**GOAL OF THE EXERCISE:** Copy out the text of every item below, line by line, with each word, number, and symbol kept as it is.

**GIVEN INFORMATION:**
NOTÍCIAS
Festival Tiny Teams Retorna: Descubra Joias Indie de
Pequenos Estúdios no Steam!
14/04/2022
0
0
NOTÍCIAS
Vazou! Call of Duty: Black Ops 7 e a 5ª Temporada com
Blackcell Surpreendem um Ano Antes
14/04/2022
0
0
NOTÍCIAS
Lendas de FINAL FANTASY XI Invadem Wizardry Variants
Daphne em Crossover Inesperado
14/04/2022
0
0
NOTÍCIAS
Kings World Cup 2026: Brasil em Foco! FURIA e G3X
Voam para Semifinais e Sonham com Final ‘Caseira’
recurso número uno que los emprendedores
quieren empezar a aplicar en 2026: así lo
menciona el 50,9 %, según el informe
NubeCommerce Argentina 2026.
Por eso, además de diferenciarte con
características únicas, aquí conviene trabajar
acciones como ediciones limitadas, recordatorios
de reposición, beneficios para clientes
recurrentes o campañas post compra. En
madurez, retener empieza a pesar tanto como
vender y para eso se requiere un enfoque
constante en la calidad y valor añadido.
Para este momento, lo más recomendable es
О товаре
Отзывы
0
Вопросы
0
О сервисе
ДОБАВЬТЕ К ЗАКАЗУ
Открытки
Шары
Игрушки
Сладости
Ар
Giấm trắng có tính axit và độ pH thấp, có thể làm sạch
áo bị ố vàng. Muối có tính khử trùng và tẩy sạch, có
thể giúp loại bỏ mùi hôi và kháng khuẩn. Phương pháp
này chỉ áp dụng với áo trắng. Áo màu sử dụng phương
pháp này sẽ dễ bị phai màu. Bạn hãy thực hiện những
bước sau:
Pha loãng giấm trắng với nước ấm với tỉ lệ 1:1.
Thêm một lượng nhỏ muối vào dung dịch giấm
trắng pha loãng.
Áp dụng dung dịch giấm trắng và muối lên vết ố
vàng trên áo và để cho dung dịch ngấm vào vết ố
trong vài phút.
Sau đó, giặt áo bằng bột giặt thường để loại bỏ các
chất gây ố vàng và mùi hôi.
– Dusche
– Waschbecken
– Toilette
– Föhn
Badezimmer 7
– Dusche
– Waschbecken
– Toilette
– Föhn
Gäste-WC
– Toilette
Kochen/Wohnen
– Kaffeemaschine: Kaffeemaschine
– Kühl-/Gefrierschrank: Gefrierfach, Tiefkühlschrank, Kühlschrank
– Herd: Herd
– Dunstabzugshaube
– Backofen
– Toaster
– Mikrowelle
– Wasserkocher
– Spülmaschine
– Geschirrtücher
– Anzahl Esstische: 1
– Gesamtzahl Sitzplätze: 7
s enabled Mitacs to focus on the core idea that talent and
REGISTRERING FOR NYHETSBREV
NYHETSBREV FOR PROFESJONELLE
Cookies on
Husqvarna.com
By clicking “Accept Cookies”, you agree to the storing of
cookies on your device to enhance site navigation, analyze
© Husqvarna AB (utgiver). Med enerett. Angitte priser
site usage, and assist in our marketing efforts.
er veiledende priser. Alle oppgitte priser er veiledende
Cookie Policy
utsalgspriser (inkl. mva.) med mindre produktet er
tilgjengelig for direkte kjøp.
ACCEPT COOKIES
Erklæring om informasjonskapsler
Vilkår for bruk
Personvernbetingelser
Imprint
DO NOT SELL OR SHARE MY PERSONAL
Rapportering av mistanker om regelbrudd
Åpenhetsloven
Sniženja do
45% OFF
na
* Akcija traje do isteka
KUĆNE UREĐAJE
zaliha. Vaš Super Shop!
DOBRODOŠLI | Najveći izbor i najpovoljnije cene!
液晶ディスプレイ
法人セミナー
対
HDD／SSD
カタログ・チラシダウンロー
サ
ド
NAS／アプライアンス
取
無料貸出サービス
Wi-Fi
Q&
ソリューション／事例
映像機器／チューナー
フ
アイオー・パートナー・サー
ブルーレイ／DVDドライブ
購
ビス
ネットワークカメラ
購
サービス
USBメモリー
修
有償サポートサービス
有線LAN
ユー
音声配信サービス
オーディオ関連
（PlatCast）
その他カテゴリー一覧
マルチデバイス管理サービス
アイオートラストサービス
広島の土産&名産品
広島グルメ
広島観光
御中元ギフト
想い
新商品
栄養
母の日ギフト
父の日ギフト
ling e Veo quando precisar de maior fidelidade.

**SOLUTION:**
NOTÍCIAS
Festival Tiny Teams Retorna: Descubra Joias Indie de
Pequenos Estúdios no Steam!
14/04/2022
0
0
NOTÍCIAS
Vazou! Call of Duty: Black Ops 7 e a 5ª Temporada com
Blackcell Surpreendem um Ano Antes
14/04/2022
0
0
NOTÍCIAS
Lendas de FINAL FANTASY XI Invadem Wizardry Variants
Daphne em Crossover Inesperado
14/04/2022
0
0
NOTÍCIAS
Kings World Cup 2026: Brasil em Foco! FURIA e G3X
Voam para Semifinais e Sonham com Final ‘Caseira’
recurso número uno que los emprendedores
quieren empezar a aplicar en 2026: así lo
menciona el 50,9 %, según el informe
NubeCommerce Argentina 2026.
Por eso, además de diferenciarte con
características únicas, aquí conviene trabajar
acciones como ediciones limitadas, recordatorios
de reposición, beneficios para clientes
recurrentes o campañas post compra. En
madurez, retener empieza a pesar tanto como
vender y para eso se requiere un enfoque
constante en la calidad y valor añadido.
Para este momento, lo más recomendable es
О товаре
Отзывы
0
Вопросы
0
О сервисе
ДОБАВЬТЕ К ЗАКАЗУ
Открытки
Шары
Игрушки
Сладости
Ар
Giấm trắng có tính axit và độ pH thấp, có thể làm sạch
áo bị ố vàng. Muối có tính khử trùng và tẩy sạch, có
thể giúp loại bỏ mùi hôi và kháng khuẩn. Phương pháp
này chỉ áp dụng với áo trắng. Áo màu sử dụng phương
pháp này sẽ dễ bị phai màu. Bạn hãy thực hiện những
bước sau:
Pha loãng giấm trắng với nước ấm với tỉ lệ 1:1.
Thêm một lượng nhỏ muối vào dung dịch giấm
trắng pha loãng.
Áp dụng dung dịch giấm trắng và muối lên vết ố
vàng trên áo và để cho dung dịch ngấm vào vết ố
trong vài phút.
Sau đó, giặt áo bằng bột giặt thường để loại bỏ các
chất gây ố vàng và mùi hôi.
– Dusche
– Waschbecken
– Toilette
– Föhn
Badezimmer 7
– Dusche
– Waschbecken
– Toilette
– Föhn
Gäste-WC
– Toilette
Kochen/Wohnen
– Kaffeemaschine: Kaffeemaschine
– Kühl-/Gefrierschrank: Gefrierfach, Tiefkühlschrank, Kühlschrank
– Herd: Herd
– Dunstabzugshaube
– Backofen
– Toaster
– Mikrowelle
– Wasserkocher
– Spülmaschine
– Geschirrtücher
– Anzahl Esstische: 1
– Gesamtzahl Sitzplätze: 7
s enabled Mitacs to focus on the core idea that talent and
REGISTRERING FOR NYHETSBREV
NYHETSBREV FOR PROFESJONELLE
Cookies on
Husqvarna.com
By clicking “Accept Cookies”, you agree to the storing of
cookies on your device to enhance site navigation, analyze
© Husqvarna AB (utgiver). Med enerett. Angitte priser
site usage, and assist in our marketing efforts.
er veiledende priser. Alle oppgitte priser er veiledende
Cookie Policy
utsalgspriser (inkl. mva.) med mindre produktet er
tilgjengelig for direkte kjøp.
ACCEPT COOKIES
Erklæring om informasjonskapsler
Vilkår for bruk
Personvernbetingelser
Imprint
DO NOT SELL OR SHARE MY PERSONAL
Rapportering av mistanker om regelbrudd
Åpenhetsloven
Sniženja do
45% OFF
na
* Akcija traje do isteka
KUĆNE UREĐAJE
zaliha. Vaš Super Shop!
DOBRODOŠLI | Najveći izbor i najpovoljnije cene!
液晶ディスプレイ
法人セミナー
対
HDD／SSD
カタログ・チラシダウンロー
サ
ド
NAS／アプライアンス
取
無料貸出サービス
Wi-Fi
Q&
ソリューション／事例
映像機器／チューナー
フ
アイオー・パートナー・サー
ブルーレイ／DVDドライブ
購
ビス
ネットワークカメラ
購
サービス
USBメモリー
修
有償サポートサービス
有線LAN
ユー
音声配信サービス
オーディオ関連
（PlatCast）
その他カテゴリー一覧
マルチデバイス管理サービス
アイオートラストサービス
広島の土産&名産品
広島グルメ
広島観光
御中元ギフト
想い
新商品
栄養
母の日ギフト
父の日ギフト
ling e Veo quando precisar de maior fidelidade.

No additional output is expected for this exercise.